In Cambodia childhood undernutrition - stunting, wasting and underweight - is widespread. In 2020 stunting was the most common form, affecting almost every third child under five. International studies have found positive associations between women’s autonomy in household decision-making and children’s nutritional status. Yet, little is known about these issues in Cambodia. This study aims to identify the extent to which mothers’ empowerment (resources, agency, and achievement) is a predictor of undernutrition (stunting, wasting and underweight) in children aged 0-59 months in Cambodia.

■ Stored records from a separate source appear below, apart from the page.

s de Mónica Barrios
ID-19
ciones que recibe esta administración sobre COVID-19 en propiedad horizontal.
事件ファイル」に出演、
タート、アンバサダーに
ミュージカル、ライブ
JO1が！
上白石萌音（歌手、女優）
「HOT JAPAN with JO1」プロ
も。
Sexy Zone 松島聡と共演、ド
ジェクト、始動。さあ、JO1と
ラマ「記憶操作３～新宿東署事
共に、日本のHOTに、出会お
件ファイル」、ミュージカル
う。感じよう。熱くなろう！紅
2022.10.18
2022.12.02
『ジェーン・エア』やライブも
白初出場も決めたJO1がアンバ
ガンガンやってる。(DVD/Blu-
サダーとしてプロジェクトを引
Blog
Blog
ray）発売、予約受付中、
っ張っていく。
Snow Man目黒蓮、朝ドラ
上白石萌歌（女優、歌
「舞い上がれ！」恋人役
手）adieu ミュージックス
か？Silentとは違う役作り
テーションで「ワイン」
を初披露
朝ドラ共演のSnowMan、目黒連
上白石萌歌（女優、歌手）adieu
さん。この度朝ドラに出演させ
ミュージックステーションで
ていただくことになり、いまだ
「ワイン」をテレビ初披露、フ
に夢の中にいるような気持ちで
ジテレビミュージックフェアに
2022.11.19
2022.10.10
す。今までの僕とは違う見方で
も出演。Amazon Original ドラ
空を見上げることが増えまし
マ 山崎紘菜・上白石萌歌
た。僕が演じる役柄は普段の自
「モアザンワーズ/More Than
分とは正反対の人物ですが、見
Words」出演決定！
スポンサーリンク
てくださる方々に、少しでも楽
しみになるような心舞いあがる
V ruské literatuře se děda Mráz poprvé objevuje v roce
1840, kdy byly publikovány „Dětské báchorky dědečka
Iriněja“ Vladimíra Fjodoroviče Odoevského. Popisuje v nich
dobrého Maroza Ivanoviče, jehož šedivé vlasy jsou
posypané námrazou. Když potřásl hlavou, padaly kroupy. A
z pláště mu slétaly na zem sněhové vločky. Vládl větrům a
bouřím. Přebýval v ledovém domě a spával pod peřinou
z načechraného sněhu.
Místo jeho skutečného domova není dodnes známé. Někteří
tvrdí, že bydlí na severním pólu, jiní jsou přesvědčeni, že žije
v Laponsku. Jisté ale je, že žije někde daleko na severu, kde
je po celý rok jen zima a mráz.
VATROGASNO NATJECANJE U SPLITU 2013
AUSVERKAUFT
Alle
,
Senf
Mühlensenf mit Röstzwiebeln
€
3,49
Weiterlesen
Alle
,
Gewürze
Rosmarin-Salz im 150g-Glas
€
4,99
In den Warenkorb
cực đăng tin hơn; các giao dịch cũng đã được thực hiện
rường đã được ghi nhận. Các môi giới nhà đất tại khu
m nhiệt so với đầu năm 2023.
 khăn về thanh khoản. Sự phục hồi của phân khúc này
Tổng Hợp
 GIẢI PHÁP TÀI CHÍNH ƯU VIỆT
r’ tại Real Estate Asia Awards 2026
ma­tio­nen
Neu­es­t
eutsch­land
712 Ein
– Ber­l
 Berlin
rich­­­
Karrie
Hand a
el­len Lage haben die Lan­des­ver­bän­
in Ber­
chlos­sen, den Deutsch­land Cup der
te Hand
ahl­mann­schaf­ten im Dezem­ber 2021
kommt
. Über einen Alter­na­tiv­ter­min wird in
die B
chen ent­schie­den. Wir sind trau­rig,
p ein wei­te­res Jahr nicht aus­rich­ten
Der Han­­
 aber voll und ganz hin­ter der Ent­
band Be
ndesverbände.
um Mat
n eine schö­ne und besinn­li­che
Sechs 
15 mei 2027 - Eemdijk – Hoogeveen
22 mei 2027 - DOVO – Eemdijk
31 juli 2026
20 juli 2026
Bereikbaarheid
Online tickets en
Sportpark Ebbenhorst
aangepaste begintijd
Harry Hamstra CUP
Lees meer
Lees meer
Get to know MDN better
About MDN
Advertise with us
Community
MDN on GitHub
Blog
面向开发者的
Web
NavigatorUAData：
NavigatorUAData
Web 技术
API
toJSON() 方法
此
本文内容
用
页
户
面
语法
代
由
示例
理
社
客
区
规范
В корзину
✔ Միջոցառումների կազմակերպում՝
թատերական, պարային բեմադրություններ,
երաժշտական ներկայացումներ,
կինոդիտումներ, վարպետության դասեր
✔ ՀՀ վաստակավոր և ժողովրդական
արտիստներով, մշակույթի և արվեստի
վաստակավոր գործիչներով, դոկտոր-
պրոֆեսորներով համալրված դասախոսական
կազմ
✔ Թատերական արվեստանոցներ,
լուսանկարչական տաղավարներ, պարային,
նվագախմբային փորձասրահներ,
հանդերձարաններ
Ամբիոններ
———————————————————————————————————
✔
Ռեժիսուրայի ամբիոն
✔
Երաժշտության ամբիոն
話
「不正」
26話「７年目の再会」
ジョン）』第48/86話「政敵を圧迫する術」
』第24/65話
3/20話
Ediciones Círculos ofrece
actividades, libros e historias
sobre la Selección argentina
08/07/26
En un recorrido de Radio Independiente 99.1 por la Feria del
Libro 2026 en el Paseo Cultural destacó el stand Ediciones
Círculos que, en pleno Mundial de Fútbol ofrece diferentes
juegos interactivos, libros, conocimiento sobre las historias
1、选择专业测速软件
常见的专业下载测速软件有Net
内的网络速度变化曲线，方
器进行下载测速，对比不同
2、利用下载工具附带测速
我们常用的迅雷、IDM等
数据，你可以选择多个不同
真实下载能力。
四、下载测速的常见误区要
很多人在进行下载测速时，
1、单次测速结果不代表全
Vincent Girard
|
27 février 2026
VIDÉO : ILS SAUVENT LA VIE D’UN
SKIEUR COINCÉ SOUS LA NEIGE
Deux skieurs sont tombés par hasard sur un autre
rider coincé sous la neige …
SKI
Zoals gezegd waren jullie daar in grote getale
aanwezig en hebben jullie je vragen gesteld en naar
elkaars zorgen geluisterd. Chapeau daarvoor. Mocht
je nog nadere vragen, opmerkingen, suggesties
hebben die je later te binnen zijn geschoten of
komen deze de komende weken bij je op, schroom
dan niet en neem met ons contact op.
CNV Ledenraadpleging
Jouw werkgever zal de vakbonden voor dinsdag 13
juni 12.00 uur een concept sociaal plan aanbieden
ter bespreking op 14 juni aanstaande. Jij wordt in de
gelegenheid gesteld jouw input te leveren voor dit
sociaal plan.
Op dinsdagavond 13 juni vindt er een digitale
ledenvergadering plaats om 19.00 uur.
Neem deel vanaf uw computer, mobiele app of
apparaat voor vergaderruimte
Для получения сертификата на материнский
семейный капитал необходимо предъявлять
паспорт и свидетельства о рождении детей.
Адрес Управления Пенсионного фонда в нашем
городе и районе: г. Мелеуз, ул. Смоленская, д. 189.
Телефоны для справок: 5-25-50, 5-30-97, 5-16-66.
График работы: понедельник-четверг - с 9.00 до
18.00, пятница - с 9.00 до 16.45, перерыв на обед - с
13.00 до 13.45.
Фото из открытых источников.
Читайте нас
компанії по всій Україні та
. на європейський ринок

Cross-sectional data from 3,453 mother-and child dyads in the 2014 Cambodian Demographic and Health Survey were analysed. Logistic regression methods were used to separately show the predicted values of each dependent variable (stunting, wasting and underweight) given a one unit change in each independent variable (resources, agency, and achievement). Multivariable logistic regressions adjusted for the effects of sociodemographic confounders.
Children of women with higher agency were significantly less likely to be underweight in the adjusted model (AOR: 0.76; 95% CI 0.63-0.93). Women with education above the secondary level were significantly less likely to have children who were stunted (OR: 0.16; 95% CI 0.08-0.33) or underweight (OR: 0.17; 95% CI 0.07-0.44). There was notable geographic variation across Cambodia. Preah Vihear and Stung Treng were the most disadvantaged provinces for both empowerment and child undernutrition.
Policies that increase women’s decision-making power and labour-force participation can benefit their children’s nutritional status. Women’s education is an important determinant of child nutrition. More research, both qualitative and quantitative, is needed to identify the specific aspects of women’s empowerment that are relevant for childhood undernutrition in Cambodia.